Merkmal 2: Herstellerzeichen oder typische Schliffmuster bekannter Manufakturen
Kristallobjekte werden besonders wertvoll, wenn sie sich einer bekannten Herkunft zuordnen lassen. Achte auf:

- eingravierte oder geätzte Marken am Boden
- typische, wiedererkennbare Schliffmuster bestimmter Hersteller
- alte Etikette oder Originalverpackungen
Häufig gesuchte Namen sind beispielsweise Baccarat, Waterford, Nachtmann oder historisches böhmisches Kristall. Stücke dieser Traditionsmarken erzielen auf Auktionen und Sammlerbörsen teils hohe dreistellige bis vierstellige Beträge – und das pro Objekt.
Diese Stücke sind heiß begehrt
Nicht nur Gläser sind interessant für Sammlerinnen und Sammler. Besonders gefragt sind schwere Karaffen mit Stopfen, Bonbonnieren und Kristalldosen mit Deckel, große Schalen mit Sternschliff sowie aufwendig geschliffene Vasen. Auch vollständige Likör- oder Whiskysets wecken großes Interesse. Vor allem Sets in einheitlichem Schliff steigern den Wert deutlich.
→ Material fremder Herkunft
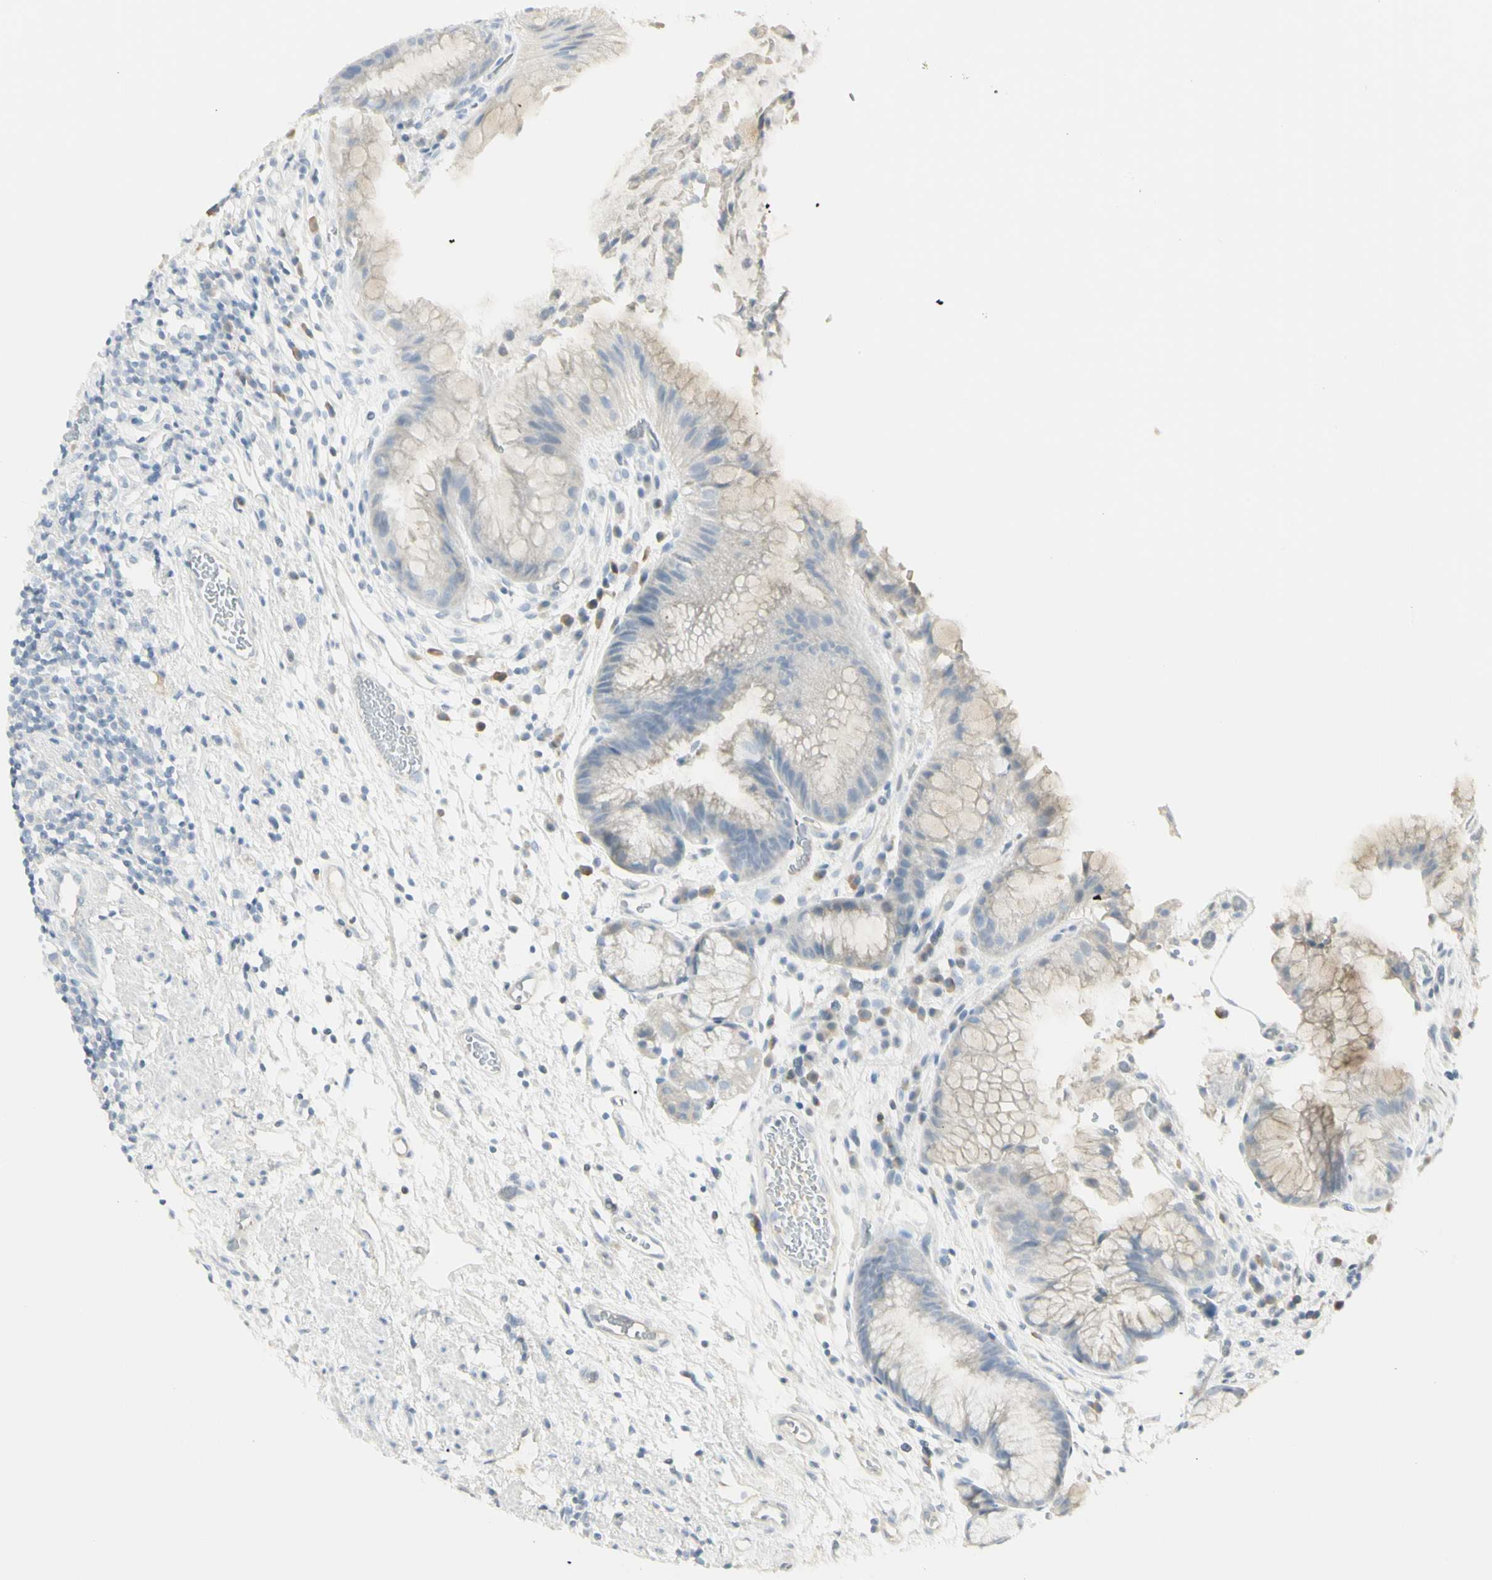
{"staining": {"intensity": "negative", "quantity": "none", "location": "none"}, "tissue": "stomach", "cell_type": "Glandular cells", "image_type": "normal", "snomed": [{"axis": "morphology", "description": "Normal tissue, NOS"}, {"axis": "topography", "description": "Stomach, upper"}], "caption": "Immunohistochemistry (IHC) micrograph of benign stomach stained for a protein (brown), which shows no expression in glandular cells.", "gene": "PIP", "patient": {"sex": "male", "age": 72}}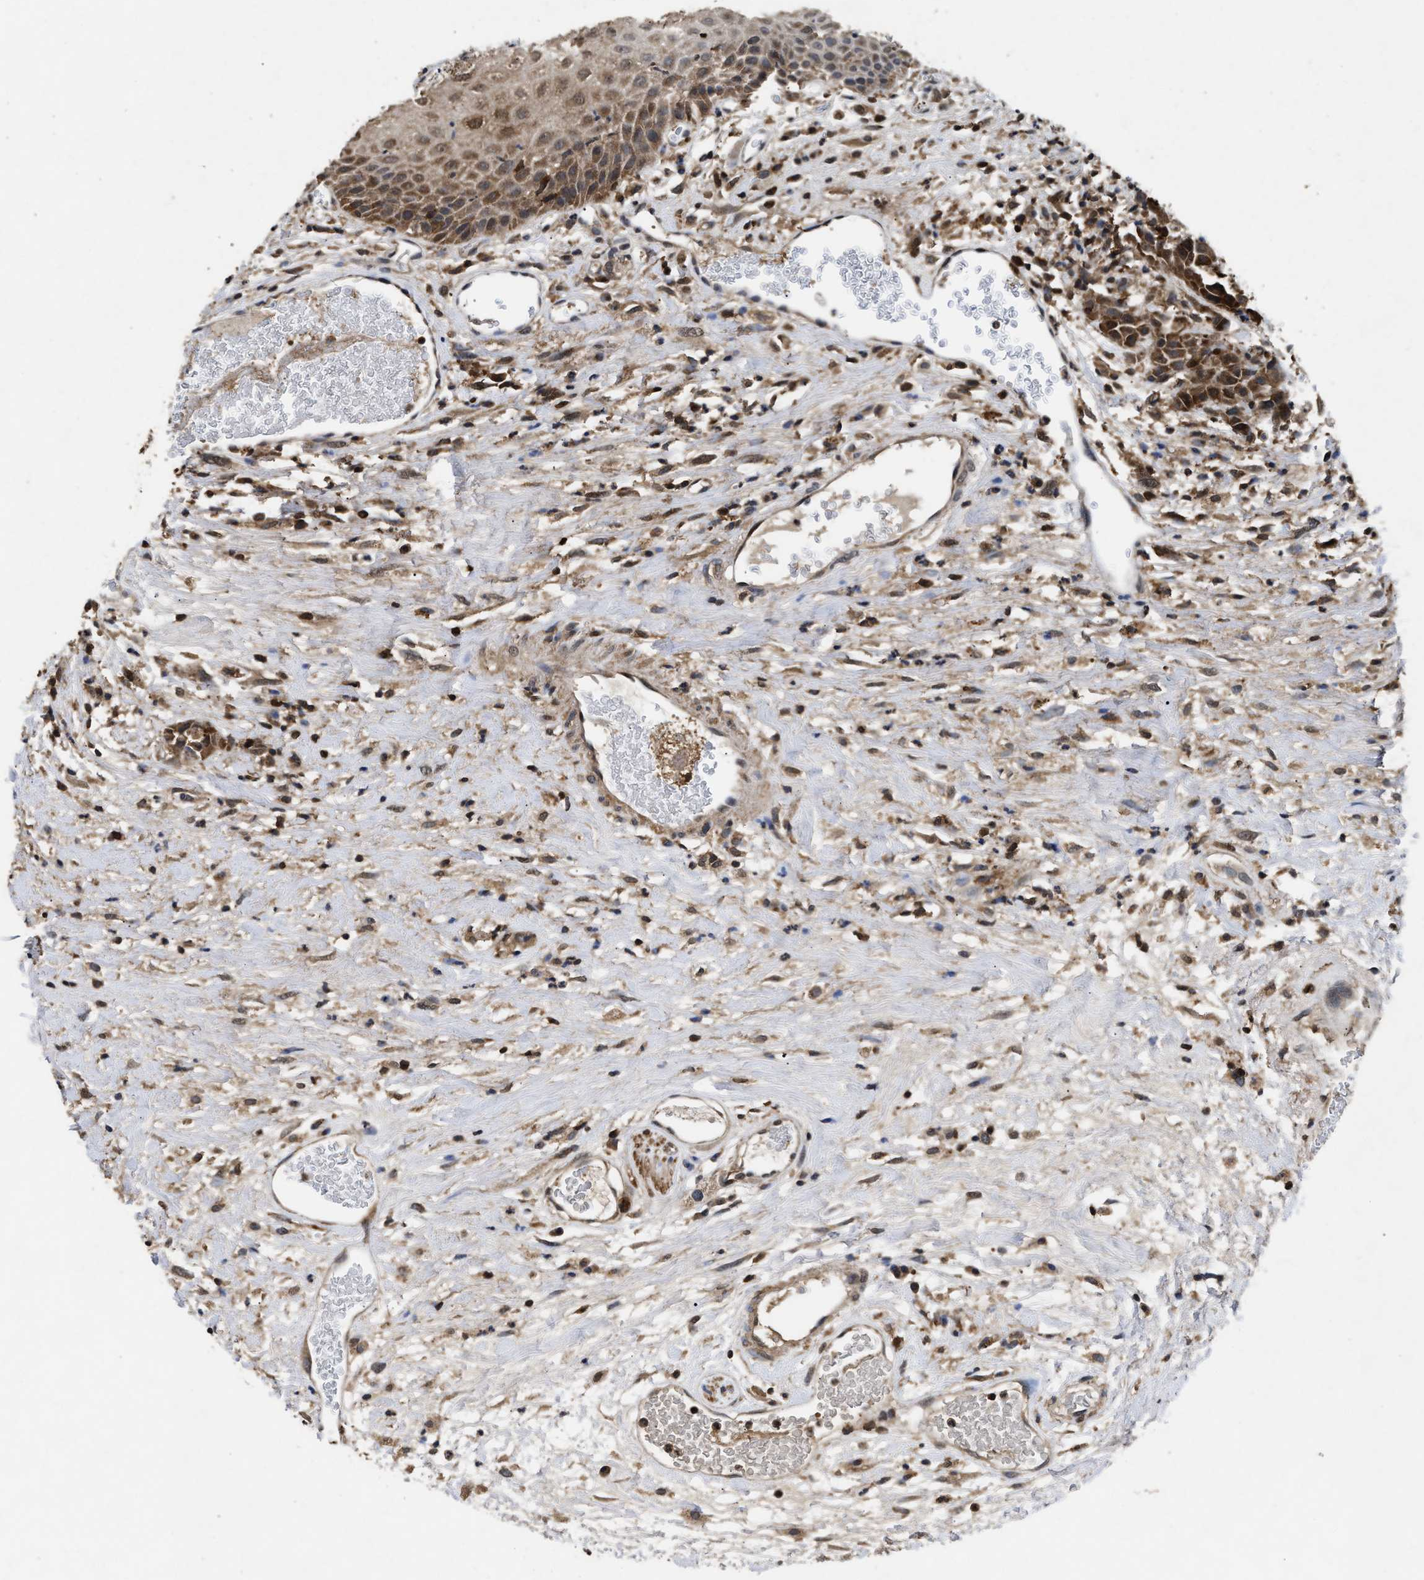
{"staining": {"intensity": "moderate", "quantity": ">75%", "location": "cytoplasmic/membranous"}, "tissue": "head and neck cancer", "cell_type": "Tumor cells", "image_type": "cancer", "snomed": [{"axis": "morphology", "description": "Normal tissue, NOS"}, {"axis": "morphology", "description": "Squamous cell carcinoma, NOS"}, {"axis": "topography", "description": "Cartilage tissue"}, {"axis": "topography", "description": "Head-Neck"}], "caption": "An immunohistochemistry (IHC) photomicrograph of neoplastic tissue is shown. Protein staining in brown highlights moderate cytoplasmic/membranous positivity in squamous cell carcinoma (head and neck) within tumor cells.", "gene": "ACAT2", "patient": {"sex": "male", "age": 62}}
Warum Kristall heute wieder gefragt ist
Diese Kristallobjekte stammen aus einer Zeit, in der Glas noch ein Handwerksprodukt war. Ihre Herstellung war aufwendig und teuer und wird heute kaum noch in dieser Form betrieben. Gleichzeitig erleben Interior-Fans und Sammler*innen den Vintage-Look neu: Kristall wird wieder verwendet – wenn auch eher zu dekorativen Zwecken als für den alltäglichen Gebrauch.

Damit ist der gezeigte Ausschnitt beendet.